The Chickadee is a very bold, brave and inquisitive little bird. We are so like our name-sake who are active in woodland areas all winter long, resourceful in their hunt for food, and ready to protect their territory.
Today was all about winter birds, feeling the positive energy of these wild winged creatures, learning to pay attention to unique features such as body and tail shape, markings, and flight patterns. Ask your child to mimic the calls and flight patterns of the birds we studied today (Blue Jay, Chickadee, Cardinal, Woodpecker). The BIG idea for children is that we can become experts in identification with practice and patience. Watch as the weeks unfold at winter nature school and see your child looking up and around for life in flight.
Our morning meet and greet included a game of cat and bird. Check in about which bird your child chose to be and how successful they were at finding food in winter. What is the biggest danger to our songbirds here in Canada? It might not be what you think!
Off on the trails with a quick snack at Pine Haven and some time to hang out with friends. Tree climbing is a new favourite challenge, we are learning to stretch our limits while checking in to our personal risk barometer. Great self-check questions are: does this feel safe?, should I stop and think about this?, or what is the next best step now? Your child is learning to manage personal risk and help to support others in taking reasonable risks.

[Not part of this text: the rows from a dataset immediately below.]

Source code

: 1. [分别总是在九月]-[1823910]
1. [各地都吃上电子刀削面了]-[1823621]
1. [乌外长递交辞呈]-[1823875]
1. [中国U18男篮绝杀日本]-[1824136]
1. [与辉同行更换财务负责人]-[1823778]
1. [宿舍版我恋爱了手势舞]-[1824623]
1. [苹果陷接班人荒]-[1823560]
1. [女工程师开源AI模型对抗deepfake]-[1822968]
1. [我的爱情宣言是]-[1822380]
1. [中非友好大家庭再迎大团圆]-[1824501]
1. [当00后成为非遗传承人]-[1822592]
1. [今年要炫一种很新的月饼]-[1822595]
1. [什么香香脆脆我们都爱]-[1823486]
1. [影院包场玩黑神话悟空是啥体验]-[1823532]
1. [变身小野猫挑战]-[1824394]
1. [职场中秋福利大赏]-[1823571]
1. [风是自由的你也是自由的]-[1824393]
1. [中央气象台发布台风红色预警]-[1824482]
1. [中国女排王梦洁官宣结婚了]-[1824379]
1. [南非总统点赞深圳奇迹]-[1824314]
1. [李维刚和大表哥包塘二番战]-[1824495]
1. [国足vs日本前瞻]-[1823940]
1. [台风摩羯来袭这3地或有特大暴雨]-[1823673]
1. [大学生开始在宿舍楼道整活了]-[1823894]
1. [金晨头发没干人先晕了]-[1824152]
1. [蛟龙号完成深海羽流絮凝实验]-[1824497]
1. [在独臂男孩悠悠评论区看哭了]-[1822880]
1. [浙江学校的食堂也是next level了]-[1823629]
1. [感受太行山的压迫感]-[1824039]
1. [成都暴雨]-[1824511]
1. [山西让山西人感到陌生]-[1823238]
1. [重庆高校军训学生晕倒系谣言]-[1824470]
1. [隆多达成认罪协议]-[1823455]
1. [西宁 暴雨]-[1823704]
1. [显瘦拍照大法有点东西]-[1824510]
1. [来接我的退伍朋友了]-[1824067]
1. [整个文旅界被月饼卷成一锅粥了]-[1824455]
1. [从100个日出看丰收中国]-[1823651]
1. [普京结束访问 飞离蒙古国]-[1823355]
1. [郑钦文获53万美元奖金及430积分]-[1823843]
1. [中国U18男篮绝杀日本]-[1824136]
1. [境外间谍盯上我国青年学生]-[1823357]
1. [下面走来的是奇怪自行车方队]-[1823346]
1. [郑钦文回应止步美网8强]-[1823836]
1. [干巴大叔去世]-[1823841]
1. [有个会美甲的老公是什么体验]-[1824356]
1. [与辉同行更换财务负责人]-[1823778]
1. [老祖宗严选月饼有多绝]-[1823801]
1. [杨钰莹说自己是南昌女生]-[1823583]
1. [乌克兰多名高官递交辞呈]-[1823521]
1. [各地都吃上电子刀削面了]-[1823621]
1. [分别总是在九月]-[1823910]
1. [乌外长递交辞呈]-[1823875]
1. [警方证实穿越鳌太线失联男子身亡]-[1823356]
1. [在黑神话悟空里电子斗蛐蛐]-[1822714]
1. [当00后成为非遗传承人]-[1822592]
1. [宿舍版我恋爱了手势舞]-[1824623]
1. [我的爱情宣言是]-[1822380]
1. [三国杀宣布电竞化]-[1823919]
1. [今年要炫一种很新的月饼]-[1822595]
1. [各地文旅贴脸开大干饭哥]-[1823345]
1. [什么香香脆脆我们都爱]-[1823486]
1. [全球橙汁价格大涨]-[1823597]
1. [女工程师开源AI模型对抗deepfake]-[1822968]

Finding soft places to tuck in seeds on woodpecker trees and in the sunken tread bark of the walnut tree is a fun way to help birds during the lean winter months. Do you have a way you can help our winter animal residents survive the cold?
We learn through role play. Ask your child to take flight and make a bird call to share their knowledge. We used coloured bandannas to identify the different winter birds in Ontario. What species of bird was matching the blue, red, black and white and why? Can you research another Ontario winter bird to find out their special calls or songs, feeding habits, ways they fly and protect their territory.
Our wander time at Raspberry Hill and Backwoods Circle must be seen to be appreciated. Chat about what things your child was up to beside the creek and on the rapidly disappearing snow hill.
Lunch around the fire is warm but can be smoky. We had help starting the fire. See if your child helped set up the fire. What do they know about how to build a fire that lights every time!
The hayloft is a great spot to climb and hang with friends. We also love this spot to share our amazing stories. See if you can get a retell on Jane Yolen’s beautiful new picture book, “Love Birds”. It’s a bird themed Romeo and Juliet, and so worth a second read.
Our journal is a tool to help us remember. Take a tour through the journal entry today. Here are some guiding questions about the Chickadee…
*What shape is their nest and how many eggs do they lay?
*How do Chickadees react to intruders?
*Where do Chickadees like to feed?
*Tell me about their alarm call.
In addition your child should be able to tell you about…
*the difference between a male and female cardinal
*a funny bird that likes to be upside down (Nuthatch)
*one that wears a black hoodie (Hooded Junco)
Wild bird bingo is our new favourite game. We love bingo dabbers!!